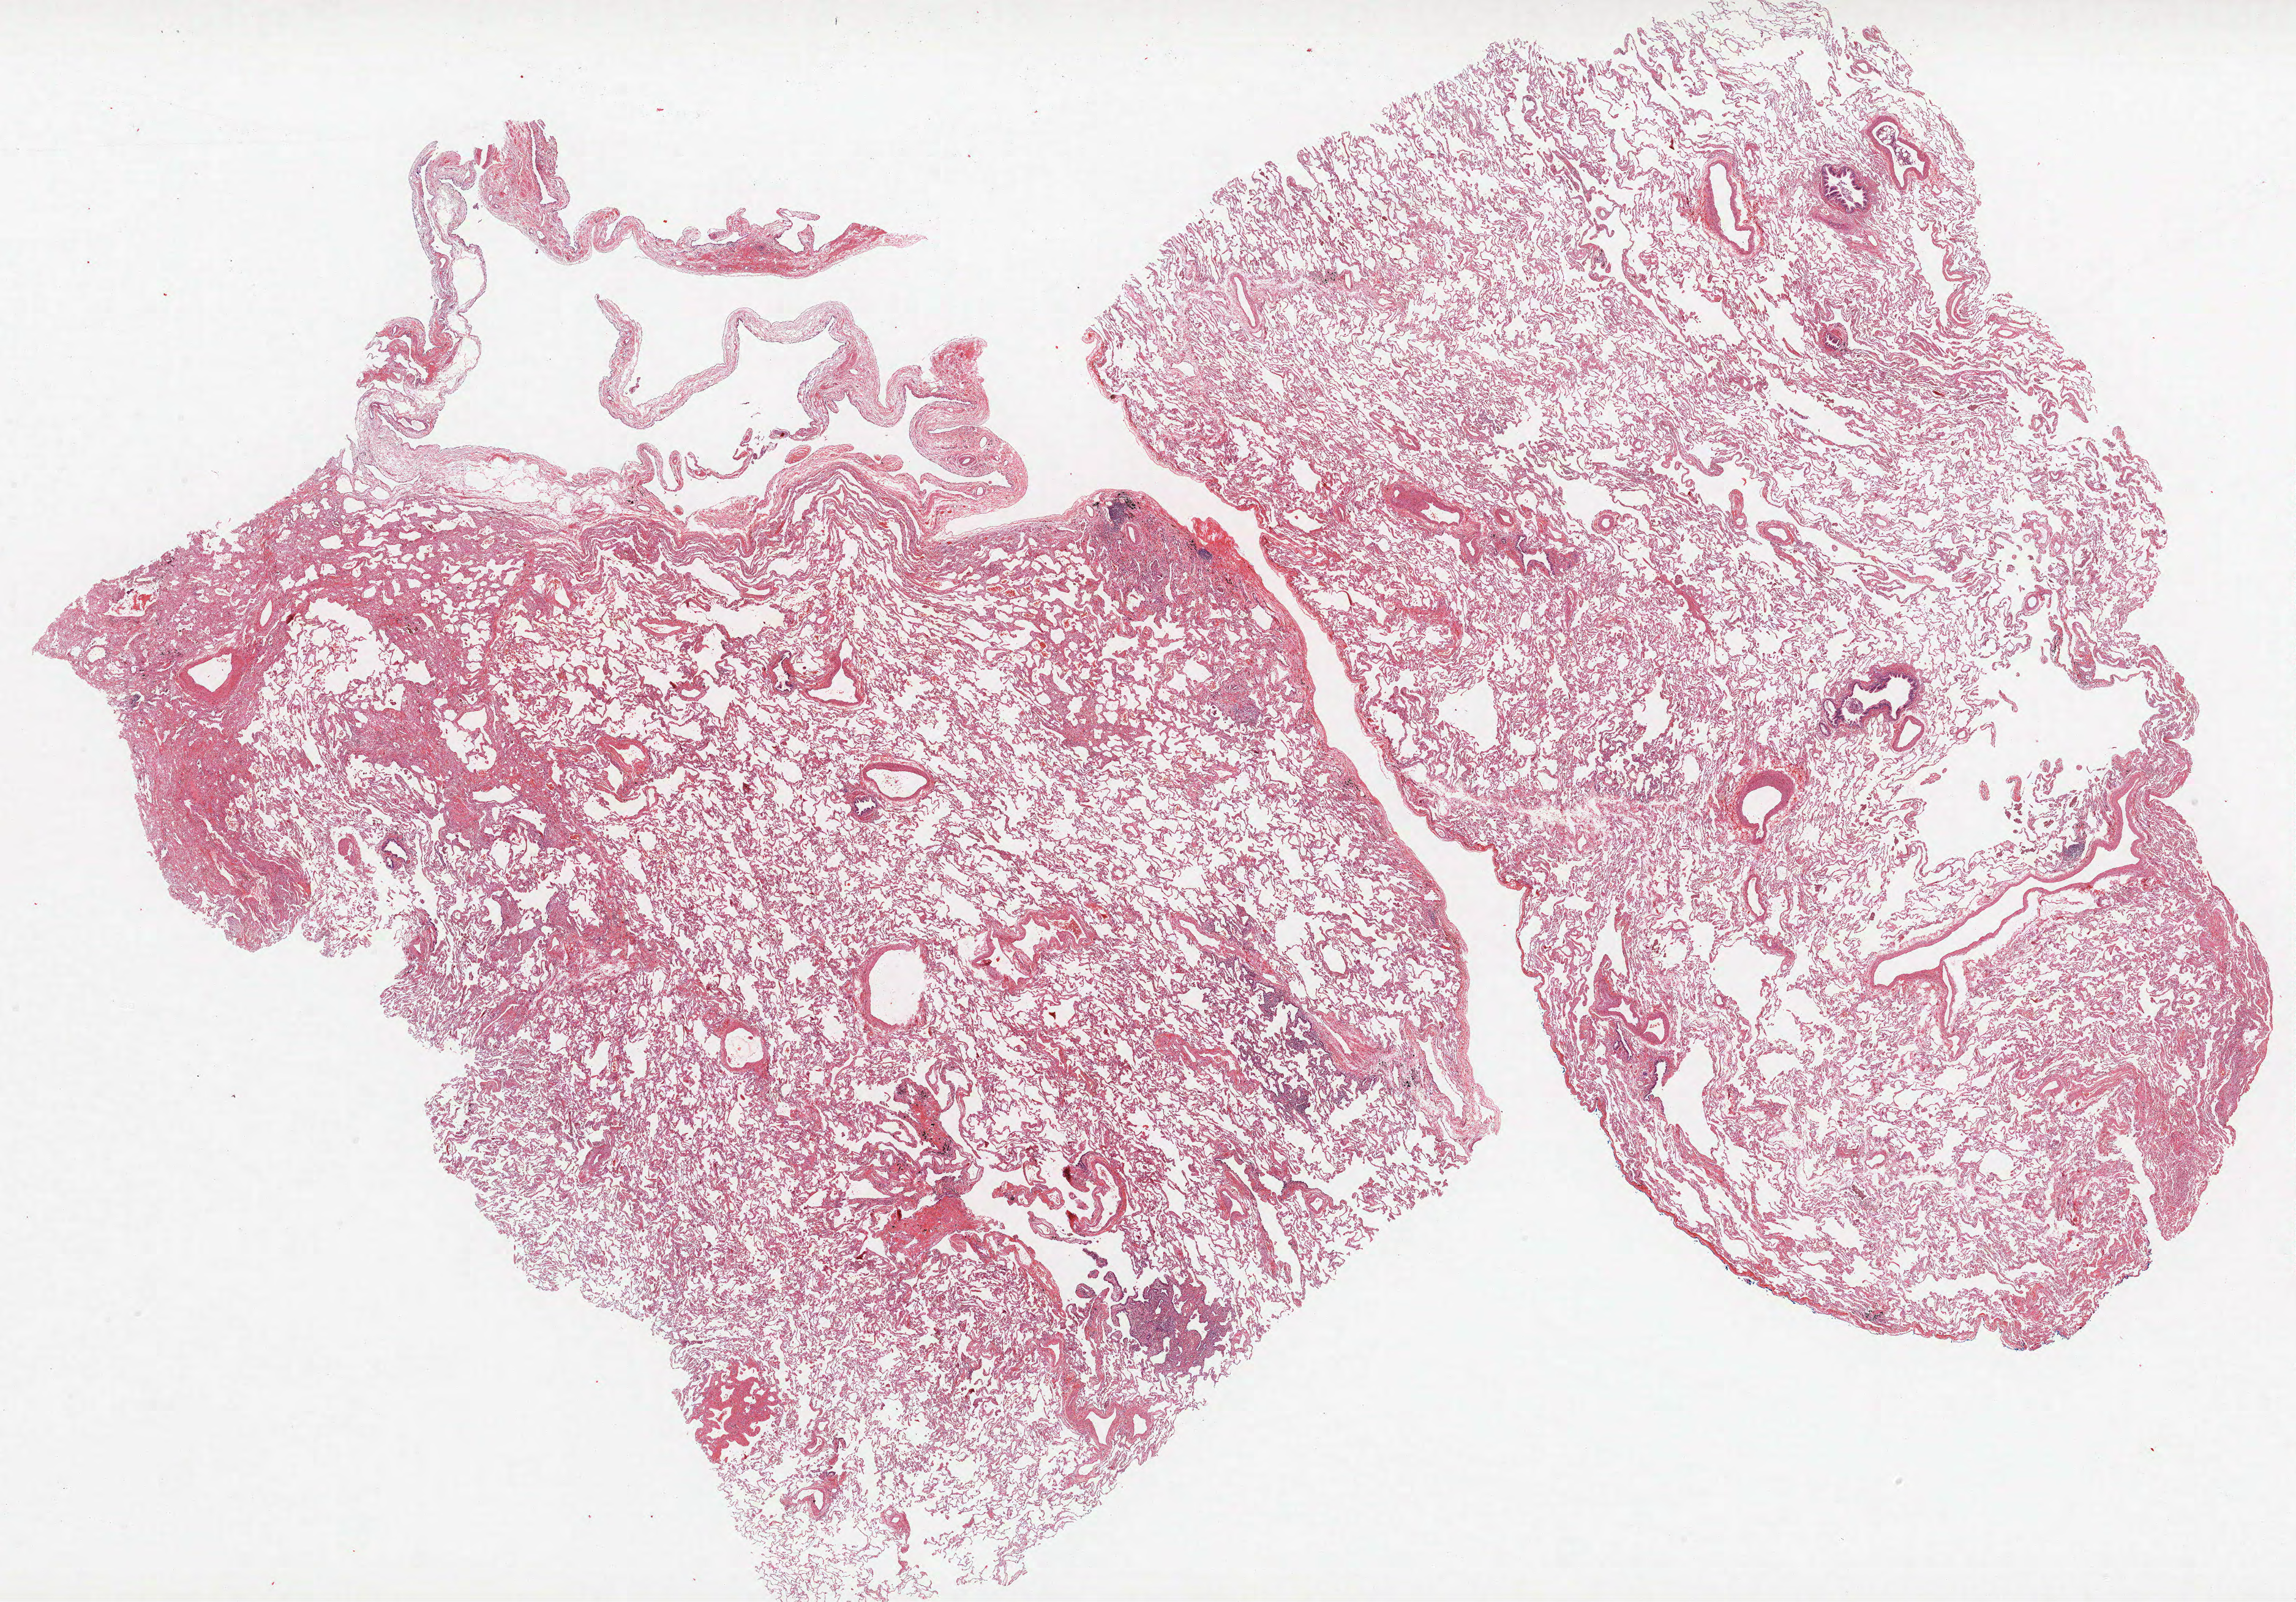
Hematoxylin and eosin (H&E) stained whole-slide image, whole scanned area (about 30.0 x 20.9 mm, from a 40x scan) shown as a low-resolution overview. FFPE section. Lung tissue. Female, age 64 at enrolment. Current smoker at enrolment. Grade: poorly differentiated (G3).
Participant's lung-cancer diagnosis: Adenocarcinoma, NOS. Tumour size (pathology): 15 mm. Stage (AJCC 6th edition): IB. Primary tumour location (clinical record): right upper lobe.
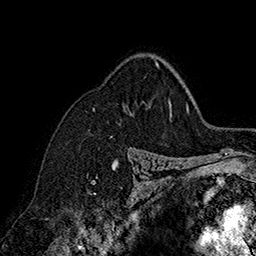
Breast MRI (dynamic contrast-enhanced), one axial slice. Slice 119 of 160 in the series (ordered by position). Cropped to one breast. Dynamic contrast-enhanced series, time point 2 of 7 at this slice position (early post-contrast). 1.5 T. TE 2.8 ms, TR 5.4 ms. 1 mm slice thickness. 256 × 256 image matrix. Female patient.
Annotated regions visible in this slice (semi-automatically segmented with operator editing):
- enhancing-tissue mask used for the functional tumour volume (all voxels passing the contrast-enhancement thresholds inside the analysis volume; usually the tumour): bounding box <155,60,159,66> (left, top, right, bottom; pixels)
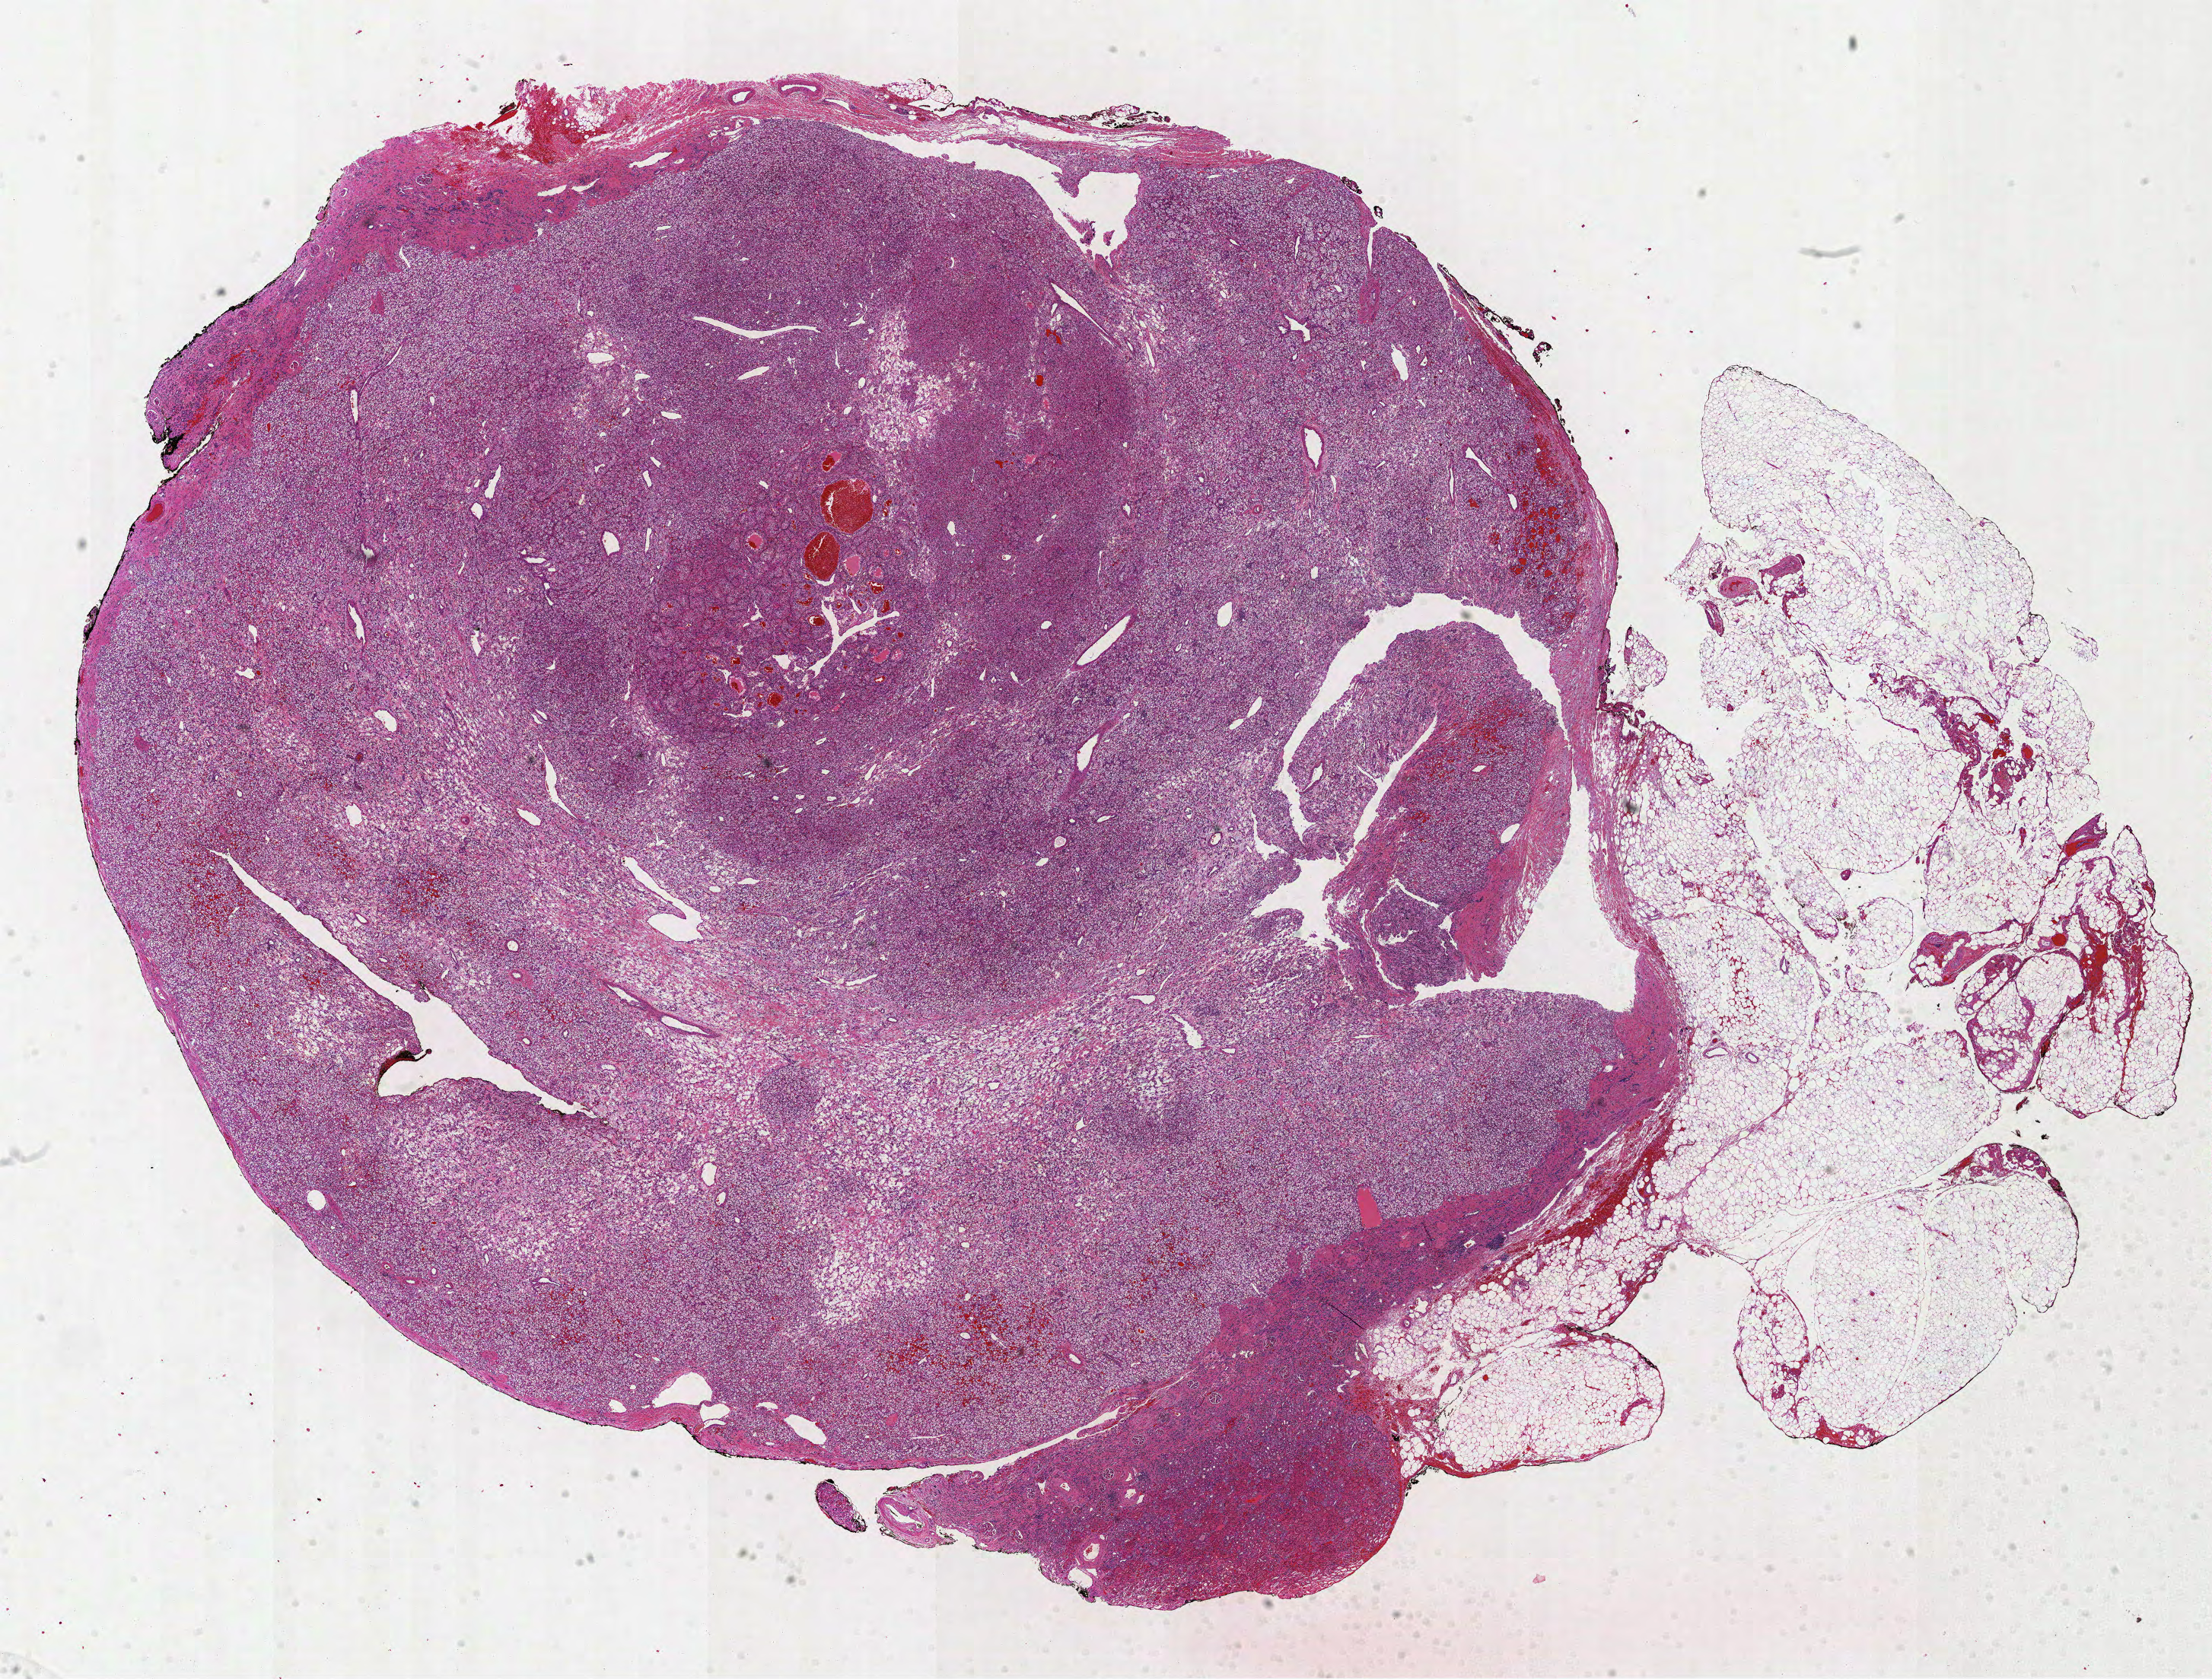
Digitized Hematoxylin and eosin (H&E) stained tissue section (whole slide) — low-resolution overview of the scanned area, about 23.4 x 17.8 mm (from a 40x scan), formalin-fixed paraffin-embedded (FFPE) diagnostic section, primary tumour sample from the kidney. Patient: female, age at initial diagnosis 67 years. Histologic grade: G2 (moderately differentiated).
- AJCC pathologic stage: I
- laterality: right
- histologic diagnosis: Clear cell adenocarcinoma, NOS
***
Work request:
Take the listing and print it again exactly, but without any pictures.

Answer for this exercise:
Hematoxylin and eosin (H&E) stained whole-slide image, whole scanned area (about 30.0 x 20.9 mm, from a 40x scan) shown as a low-resolution overview. FFPE section. Lung tissue. Female, age 64 at enrolment. Current smoker at enrolment. Grade: poorly differentiated (G3).
Participant's lung-cancer diagnosis: Adenocarcinoma, NOS. Tumour size (pathology): 15 mm. Stage (AJCC 6th edition): IB. Primary tumour location (clinical record): right upper lobe.
Breast MRI (dynamic contrast-enhanced), one axial slice. Slice 119 of 160 in the series (ordered by position). Cropped to one breast. Dynamic contrast-enhanced series, time point 2 of 7 at this slice position (early post-contrast). 1.5 T. TE 2.8 ms, TR 5.4 ms. 1 mm slice thickness. 256 × 256 image matrix. Female patient.
Annotated regions visible in this slice (semi-automatically segmented with operator editing):
- enhancing-tissue mask used for the functional tumour volume (all voxels passing the contrast-enhancement thresholds inside the analysis volume; usually the tumour): bounding box <155,60,159,66> (left, top, right, bottom; pixels)
Digitized Hematoxylin and eosin (H&E) stained tissue section (whole slide) — low-resolution overview of the scanned area, about 23.4 x 17.8 mm (from a 40x scan), formalin-fixed paraffin-embedded (FFPE) diagnostic section, primary tumour sample from the kidney. Patient: female, age at initial diagnosis 67 years. Histologic grade: G2 (moderately differentiated).
- AJCC pathologic stage: I
- laterality: right
- histologic diagnosis: Clear cell adenocarcinoma, NOS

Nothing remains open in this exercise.